Activated charcoal is made by exposing coconut husk, wood, willow peat, or coal to intense heat through steam activation. Using any of these ingredients results in the same product – activated carbon in the form of charcoal. It’s used for a variety of home and health purposes and has found particular prominence in the market of dental products.
Formulations that incorporate charcoal as an active ingredient use its potent capacity to absorb toxins, chemicals, and contaminants to remove stains from teeth. Its abrasive properties also make it effective at exfoliating the teeth, so to speak, by dislodging waste material and plaque from the enamel.
The result is a whiter, brighter, better-looking smile that anyone would be proud to flaunt. But is charcoal safe for use during pregnancy?
Oral Health During Pregnancy
Your entire body changes as you go through the process of pregnancy, including your dental conditions. Observing the proper oral care techniques can help prevent the common issues that women face as they go through the pregnancy journey.
Some of the most common oral health problems that pregnant women face include:
- Gum Disease – During pregnancy, your body goes through drastic shifts in hormonal balance, allowing the proliferation of pimples and acne to name a few issues.
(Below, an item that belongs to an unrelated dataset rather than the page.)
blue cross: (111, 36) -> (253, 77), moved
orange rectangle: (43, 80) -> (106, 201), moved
Aside from the obvious skin problems though, gum disease also becomes fairly likely during pregnancy.
Hormones can make gums sensitive and prone to bleeding, causing cuts and bruises even with gentle brushing and oral care practices.
How Can Charcoal Help? Activated charcoal is known to bind to bacteria and other contaminants. Which is why it might be used in the process of disinfecting wounds and minor cuts. In the oral cavity, it can help clean out the sensitive gums. So that if they do bleed, they become less prone to infection.
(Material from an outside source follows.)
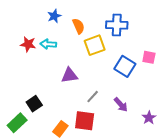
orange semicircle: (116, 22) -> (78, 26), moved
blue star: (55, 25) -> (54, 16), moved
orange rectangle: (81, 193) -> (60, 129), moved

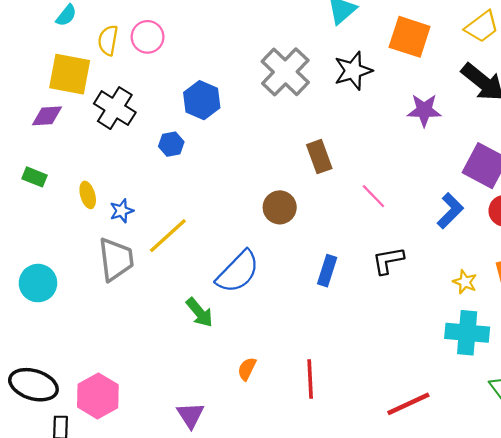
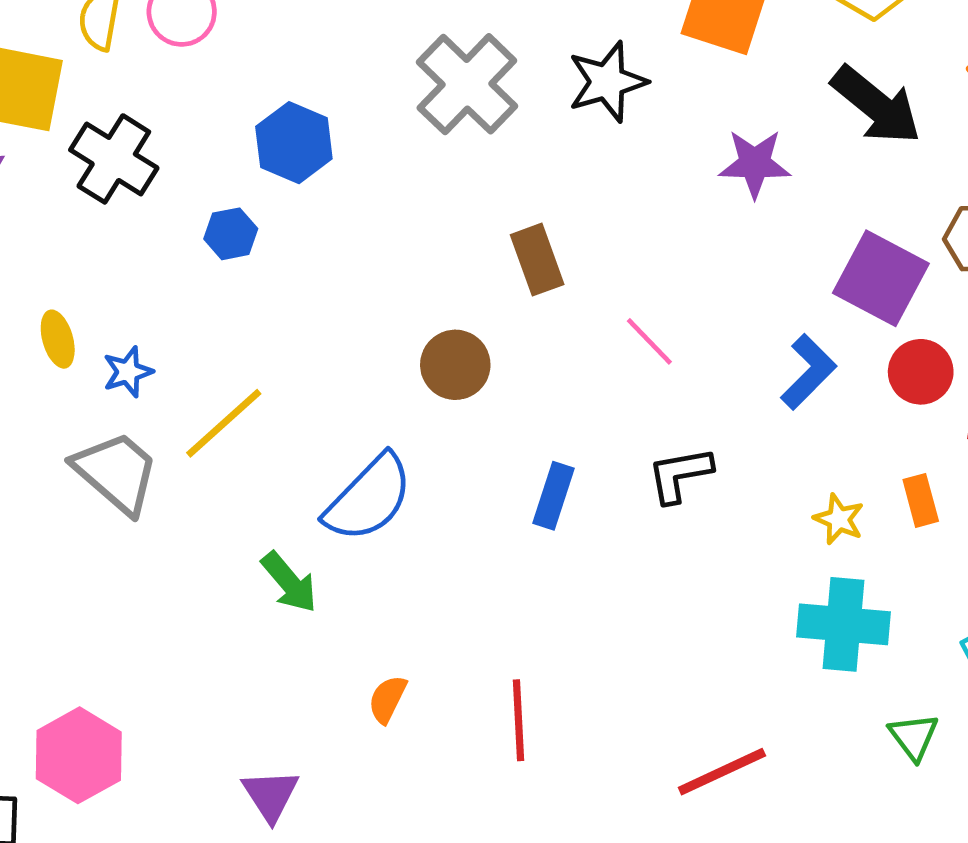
gray trapezoid: (116, 259) -> (116, 472), turned -42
Charcoal is abrasive though, so using it as a toothpaste substitute might cause more damage to your soft gums. Instead of rubbing it against your teeth and gums, swish it around your mouth by making DIY charcoal mouthwash.
This should whiten your teeth and prevent any damage to your gums, letting you enjoy the benefits of a cleaner grin while supporting gum health.
- Dry Mouth – Similarly to sensitive gums, dry mouth can happen as the result of hormonal changes. This can be a problem since saliva is necessary to protect the teeth and gums from decay and infection.
How Can Charcoal Help? While charcoal can’t normalize the production of saliva, it can eliminate the dangerous bacteria in the oral cavity that might cause infection in the first place. On top of that, charcoal can also restore proper pH balance in the mouth, preventing harmful colonies from thriving in the absence of sufficient saliva.
Pregnancy and Enamel Erosion
Research has found that pregnant women are more prone to the degradation of enamel especially in the first trimester of pregnancy. This is especially true for women with a previous history of dental problems concerning the outermost layer of the teeth.
Morning sickness can cause frequent vomiting, which coats the teeth in acidic material that can work away the enamel over time. With routine exposure to acidic vomit, a pregnant woman’s teeth can lose their first defense against tooth decay.
So, what does that have to do with charcoal? The abrasive texture of charcoal is also known to cause damage to the enamel, which may exacerbate the effects of morning sickness on the teeth.
If you’re a pregnant woman hoping to whiten your teeth, avoid using charcoal with a toothbrush since it can heighten the risk of enamel damage. Charcoal mouthwash and gargle solutions often make more ideal whitening remedies for expectant mothers.
If you want to make doubly sure, consult with your dentist to find out the best way to use charcoal to whiten your teeth without losing sight of your pregnancy.